Small businesses became more pessimistic in August, according to the National Federation of Independent Business (NFIB). Their Small Business Optimism Index fell from 94.1 in January and 89.9 in July to 88.1 in August. This nearly matches where the index was one year ago.
Economic concerns were behind this decline, with 53 percent saying that the economy was not good and 13 percent noting economic uncertainty. The single most important problem continues to be poor sales, as cited by 25 percent of respondents. On the other hand, if one were to add together regulatory and tax concerns, this would top sales at 37 percent.
Small business owners on average expect sales to fall in the coming months. Twelve percent more of these owners see their sales falling than those who expect increases in the next three months. Likewise, more small businesses shrank employment than expanded it over the last three months.
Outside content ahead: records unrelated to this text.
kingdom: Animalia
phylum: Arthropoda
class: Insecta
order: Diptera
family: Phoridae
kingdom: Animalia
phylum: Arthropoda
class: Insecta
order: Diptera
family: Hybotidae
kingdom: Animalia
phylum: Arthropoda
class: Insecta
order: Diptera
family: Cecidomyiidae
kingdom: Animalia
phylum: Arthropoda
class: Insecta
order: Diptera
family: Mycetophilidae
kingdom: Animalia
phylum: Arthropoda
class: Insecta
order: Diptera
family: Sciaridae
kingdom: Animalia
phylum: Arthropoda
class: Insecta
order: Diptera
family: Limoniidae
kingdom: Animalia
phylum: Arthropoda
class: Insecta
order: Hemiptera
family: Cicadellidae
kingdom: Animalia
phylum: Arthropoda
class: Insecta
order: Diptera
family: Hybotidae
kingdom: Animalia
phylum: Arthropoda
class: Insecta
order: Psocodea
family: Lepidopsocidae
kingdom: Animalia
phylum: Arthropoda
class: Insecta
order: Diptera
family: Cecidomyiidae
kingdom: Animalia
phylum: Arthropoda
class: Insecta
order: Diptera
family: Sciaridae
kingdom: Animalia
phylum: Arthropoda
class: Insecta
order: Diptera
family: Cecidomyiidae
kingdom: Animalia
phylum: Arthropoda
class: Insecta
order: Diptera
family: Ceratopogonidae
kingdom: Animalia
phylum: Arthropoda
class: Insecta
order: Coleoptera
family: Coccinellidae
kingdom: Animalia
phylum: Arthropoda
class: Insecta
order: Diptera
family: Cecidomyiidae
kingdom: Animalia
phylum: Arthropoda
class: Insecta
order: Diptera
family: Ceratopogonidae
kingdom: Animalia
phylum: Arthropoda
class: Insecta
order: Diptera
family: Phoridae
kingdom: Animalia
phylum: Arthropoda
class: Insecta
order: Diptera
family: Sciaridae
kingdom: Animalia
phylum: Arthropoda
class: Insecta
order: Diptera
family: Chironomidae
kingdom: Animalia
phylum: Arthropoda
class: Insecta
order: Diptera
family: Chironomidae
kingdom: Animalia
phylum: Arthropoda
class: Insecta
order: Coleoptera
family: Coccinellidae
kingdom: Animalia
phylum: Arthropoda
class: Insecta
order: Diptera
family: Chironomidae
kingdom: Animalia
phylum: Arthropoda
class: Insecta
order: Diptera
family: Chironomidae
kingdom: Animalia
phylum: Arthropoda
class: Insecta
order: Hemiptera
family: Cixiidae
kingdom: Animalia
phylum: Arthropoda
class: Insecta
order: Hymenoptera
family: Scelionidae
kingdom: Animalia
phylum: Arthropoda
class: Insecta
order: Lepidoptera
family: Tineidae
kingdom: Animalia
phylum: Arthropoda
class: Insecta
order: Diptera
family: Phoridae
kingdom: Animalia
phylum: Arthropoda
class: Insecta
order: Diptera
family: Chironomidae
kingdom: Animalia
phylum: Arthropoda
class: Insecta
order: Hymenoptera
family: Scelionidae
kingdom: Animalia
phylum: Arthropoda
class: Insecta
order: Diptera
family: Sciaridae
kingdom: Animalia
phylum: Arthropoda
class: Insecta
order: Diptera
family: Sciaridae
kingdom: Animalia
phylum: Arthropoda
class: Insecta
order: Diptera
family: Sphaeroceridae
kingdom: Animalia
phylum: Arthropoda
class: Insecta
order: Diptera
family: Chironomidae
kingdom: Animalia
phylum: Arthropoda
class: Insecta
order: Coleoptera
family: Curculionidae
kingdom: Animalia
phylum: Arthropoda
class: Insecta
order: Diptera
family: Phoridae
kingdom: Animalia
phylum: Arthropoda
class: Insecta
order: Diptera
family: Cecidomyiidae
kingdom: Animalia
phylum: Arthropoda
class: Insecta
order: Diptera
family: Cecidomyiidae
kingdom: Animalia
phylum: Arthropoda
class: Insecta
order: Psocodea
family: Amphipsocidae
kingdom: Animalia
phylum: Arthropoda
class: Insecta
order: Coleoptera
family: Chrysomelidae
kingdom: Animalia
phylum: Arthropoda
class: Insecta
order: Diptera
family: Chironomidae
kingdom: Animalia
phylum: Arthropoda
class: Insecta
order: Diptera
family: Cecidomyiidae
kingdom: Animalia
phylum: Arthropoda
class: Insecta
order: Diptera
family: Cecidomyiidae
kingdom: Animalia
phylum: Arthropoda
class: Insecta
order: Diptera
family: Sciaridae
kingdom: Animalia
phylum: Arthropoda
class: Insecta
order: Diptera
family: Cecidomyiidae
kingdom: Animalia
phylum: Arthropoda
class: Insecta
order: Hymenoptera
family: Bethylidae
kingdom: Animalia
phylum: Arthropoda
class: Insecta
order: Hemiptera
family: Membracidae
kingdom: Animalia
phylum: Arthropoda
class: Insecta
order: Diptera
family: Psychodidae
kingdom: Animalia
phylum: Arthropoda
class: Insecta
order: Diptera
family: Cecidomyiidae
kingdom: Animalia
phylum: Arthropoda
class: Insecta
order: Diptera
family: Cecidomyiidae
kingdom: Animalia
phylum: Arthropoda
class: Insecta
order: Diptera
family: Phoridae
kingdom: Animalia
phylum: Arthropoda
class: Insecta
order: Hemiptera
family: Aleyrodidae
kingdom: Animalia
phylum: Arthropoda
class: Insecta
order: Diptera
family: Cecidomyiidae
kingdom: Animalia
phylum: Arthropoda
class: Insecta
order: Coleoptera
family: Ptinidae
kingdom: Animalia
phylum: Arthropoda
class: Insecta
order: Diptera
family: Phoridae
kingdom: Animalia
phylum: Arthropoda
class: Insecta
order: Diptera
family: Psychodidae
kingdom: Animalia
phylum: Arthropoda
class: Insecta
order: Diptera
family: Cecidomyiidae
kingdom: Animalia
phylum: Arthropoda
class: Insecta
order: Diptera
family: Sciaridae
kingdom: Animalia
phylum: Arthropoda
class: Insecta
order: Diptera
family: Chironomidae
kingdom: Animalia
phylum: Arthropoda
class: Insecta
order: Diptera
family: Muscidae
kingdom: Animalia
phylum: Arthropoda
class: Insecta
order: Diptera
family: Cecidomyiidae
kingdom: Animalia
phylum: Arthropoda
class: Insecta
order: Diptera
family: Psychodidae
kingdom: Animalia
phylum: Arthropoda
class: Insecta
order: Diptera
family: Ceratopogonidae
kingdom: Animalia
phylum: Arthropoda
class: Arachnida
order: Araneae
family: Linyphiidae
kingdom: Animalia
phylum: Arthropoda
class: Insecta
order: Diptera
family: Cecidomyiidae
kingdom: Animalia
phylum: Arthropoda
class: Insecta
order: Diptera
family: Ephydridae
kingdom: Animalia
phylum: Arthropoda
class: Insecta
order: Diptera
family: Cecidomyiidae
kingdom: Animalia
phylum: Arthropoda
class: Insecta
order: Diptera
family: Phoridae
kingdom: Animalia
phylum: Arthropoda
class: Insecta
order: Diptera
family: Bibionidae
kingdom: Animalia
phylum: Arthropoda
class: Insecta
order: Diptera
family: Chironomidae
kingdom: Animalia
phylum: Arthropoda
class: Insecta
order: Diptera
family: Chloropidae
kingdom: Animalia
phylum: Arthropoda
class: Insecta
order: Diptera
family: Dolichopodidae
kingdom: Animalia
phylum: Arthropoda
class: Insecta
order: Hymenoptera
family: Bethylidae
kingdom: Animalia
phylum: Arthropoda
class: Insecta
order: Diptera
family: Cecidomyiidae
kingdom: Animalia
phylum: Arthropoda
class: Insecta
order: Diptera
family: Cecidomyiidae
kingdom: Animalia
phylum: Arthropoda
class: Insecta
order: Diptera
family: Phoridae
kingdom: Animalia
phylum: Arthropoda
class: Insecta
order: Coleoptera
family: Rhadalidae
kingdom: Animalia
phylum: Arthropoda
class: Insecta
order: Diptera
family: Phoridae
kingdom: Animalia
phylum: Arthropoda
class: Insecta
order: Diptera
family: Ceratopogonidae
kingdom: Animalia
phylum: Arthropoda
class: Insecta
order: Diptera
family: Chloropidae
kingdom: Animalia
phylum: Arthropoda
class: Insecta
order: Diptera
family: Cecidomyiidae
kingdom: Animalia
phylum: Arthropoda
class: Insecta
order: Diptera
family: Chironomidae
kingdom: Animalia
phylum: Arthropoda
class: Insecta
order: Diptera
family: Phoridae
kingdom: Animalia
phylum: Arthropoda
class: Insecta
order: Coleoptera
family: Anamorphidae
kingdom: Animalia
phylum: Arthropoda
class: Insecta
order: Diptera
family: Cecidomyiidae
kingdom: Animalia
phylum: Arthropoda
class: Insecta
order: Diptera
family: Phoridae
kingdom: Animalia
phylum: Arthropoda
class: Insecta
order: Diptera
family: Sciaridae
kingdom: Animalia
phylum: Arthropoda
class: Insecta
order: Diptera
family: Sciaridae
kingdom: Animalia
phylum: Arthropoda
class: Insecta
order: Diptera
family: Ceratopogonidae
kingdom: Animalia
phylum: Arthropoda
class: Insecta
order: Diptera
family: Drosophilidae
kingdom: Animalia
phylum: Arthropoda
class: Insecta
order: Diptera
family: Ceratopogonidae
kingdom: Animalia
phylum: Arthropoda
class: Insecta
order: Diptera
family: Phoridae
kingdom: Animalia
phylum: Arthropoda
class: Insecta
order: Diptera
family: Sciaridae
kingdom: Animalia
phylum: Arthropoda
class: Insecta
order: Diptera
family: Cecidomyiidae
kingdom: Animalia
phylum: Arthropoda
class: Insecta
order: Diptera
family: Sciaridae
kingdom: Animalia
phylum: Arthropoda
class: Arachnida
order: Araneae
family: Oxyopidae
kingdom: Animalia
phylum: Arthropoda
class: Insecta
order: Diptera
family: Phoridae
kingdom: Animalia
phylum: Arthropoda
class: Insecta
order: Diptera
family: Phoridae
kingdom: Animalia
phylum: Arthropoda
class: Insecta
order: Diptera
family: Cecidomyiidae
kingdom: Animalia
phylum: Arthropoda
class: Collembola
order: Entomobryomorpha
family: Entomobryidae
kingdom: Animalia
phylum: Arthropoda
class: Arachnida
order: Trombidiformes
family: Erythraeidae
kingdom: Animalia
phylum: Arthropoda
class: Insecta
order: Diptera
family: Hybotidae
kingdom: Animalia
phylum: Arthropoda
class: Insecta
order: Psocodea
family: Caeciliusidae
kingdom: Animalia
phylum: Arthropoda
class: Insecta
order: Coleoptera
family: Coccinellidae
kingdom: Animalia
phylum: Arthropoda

Looking ahead, a net 5 percent expect to hire, an improvement from July (which was a net +2 percent) but still not suggesting fast growth.
Meanwhile, the National Association of Business Economics (NABE) reported in its quarterly Outlook Survey that real GDP is expected to grow 1.7 percent this year, down from the earlier estimate of 2.8 percent made in May. Similarly, business economists foresee 2.3 percent growth in 2012 instead of 3.2 percent.
The reasons for the downgrade are multifaceted. First, the Bureau of Economic Analysis has reported much slower growth in the first half of this year than many economists expected (0.4 percent in the first quarter and 1 percent in the second). Second, businesses have faced a number of significant headwinds this year, from supply chain disruptions to rising raw material prices to falling business and consumer confidence. Growth in spending has been flat as a result.
In addition, one cannot discount that this survey was conducted in August, so U.S. fiscal challenges and European financial market worries were no doubt at the forefront of economists’ minds. Indeed, at the NABE annual meeting in Dallas, which I attended, the sentiment among many economists was that Europe’s problems would likely get worse before they would get better. With such an overhang of doubt regarding the euro, it is not hard to see how so many economists – including me – have downgraded their growth estimates of late.
Chad Moutray is chief economist, National Association of Manufacturers.